We drank punch, told sideways jokes, danced and filled the room with the kind of joy that doesn’t need permission. No one was narrating their life yet. We were too busy living it.
It was my 21st birthday.
I found this photo again—mid-laugh, mid-wish, candles catching light—and I remembered something:
I wasn’t lost. I wasn’t waiting to be explained. I was there. Alive, awake, and in rhythm.
This is a letter from that version of me, to the version who sits here now—older, layered, still searching for coherence.
❧
–If this resonates, you might also appreciate
The Autistic Mode, or
Woven, or
Notes to Myself..., or the word
redible—from Old English rædan, meaning to interpret or read. It’s not about being visible. It’s about being quietly knowable on your own terms.

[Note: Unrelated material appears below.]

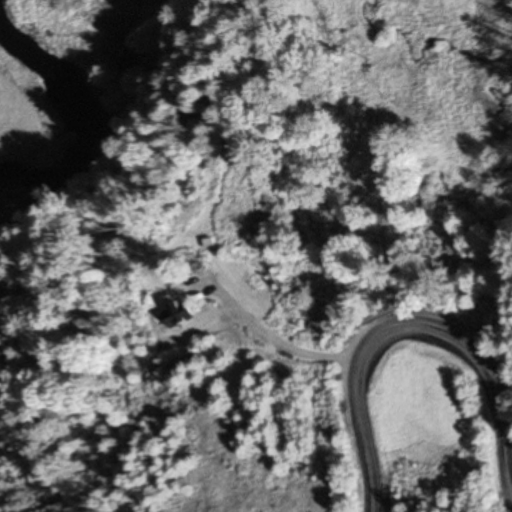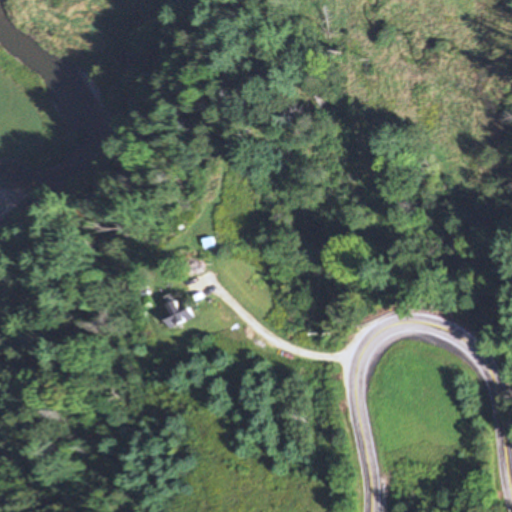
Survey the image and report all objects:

A Wish from My 21-Year-Old Self
Hey.
You didn’t lose me.
You just got so good at surviving,
you forgot I was still in here.
You’ve been telling my story like I was confused,
maybe a little lost—and yeah, sometimes I was.
But I was also free.
I was full of music, and late-night food,
and long walks with people who saw the world sideways like I did.

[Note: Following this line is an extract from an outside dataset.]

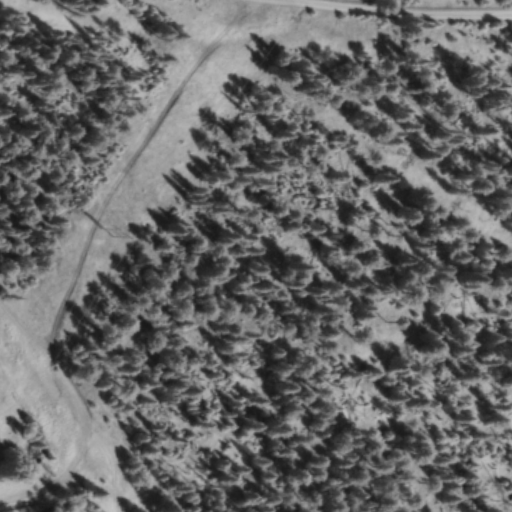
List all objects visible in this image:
road: (399, 9)
power tower: (103, 231)
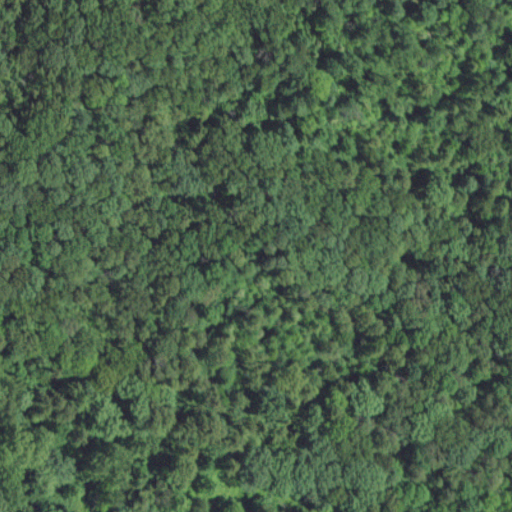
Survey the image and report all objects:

I was good at holding silence without making it heavy.
I laughed at things other people missed—
not because I didn’t care,
but because I saw through it all.
And I loved being alive.
You remember the fear.
That’s real.
But don’t forget the joy just because it didn’t fit the later narrative.
I wasn’t broken.
I wasn’t waiting to be diagnosed.
I was living,
in rhythm with something real.
And yeah—I see you now,
older, weathered, quieter.
But still reaching for the same thing I was always reaching for:
Coherence.
Kindness.
Meaning.
You never stopped being me.
You just wrapped a few more layers around it.
I’m proud of you.
And if you ever want to find your rhythm again…
Just come sit next to me.
21st birthday, surrounded by rhythm, punch, and friends who saw the world sideways too.
Postscript:
I had a life once that was entirely mine.
I gave parts of it away to be understood.
I gave parts of it away to be safe.
I gave parts of it away in hope that someone would meet me there.
And now I wonder if there’s a way back—not to that life, but to that self.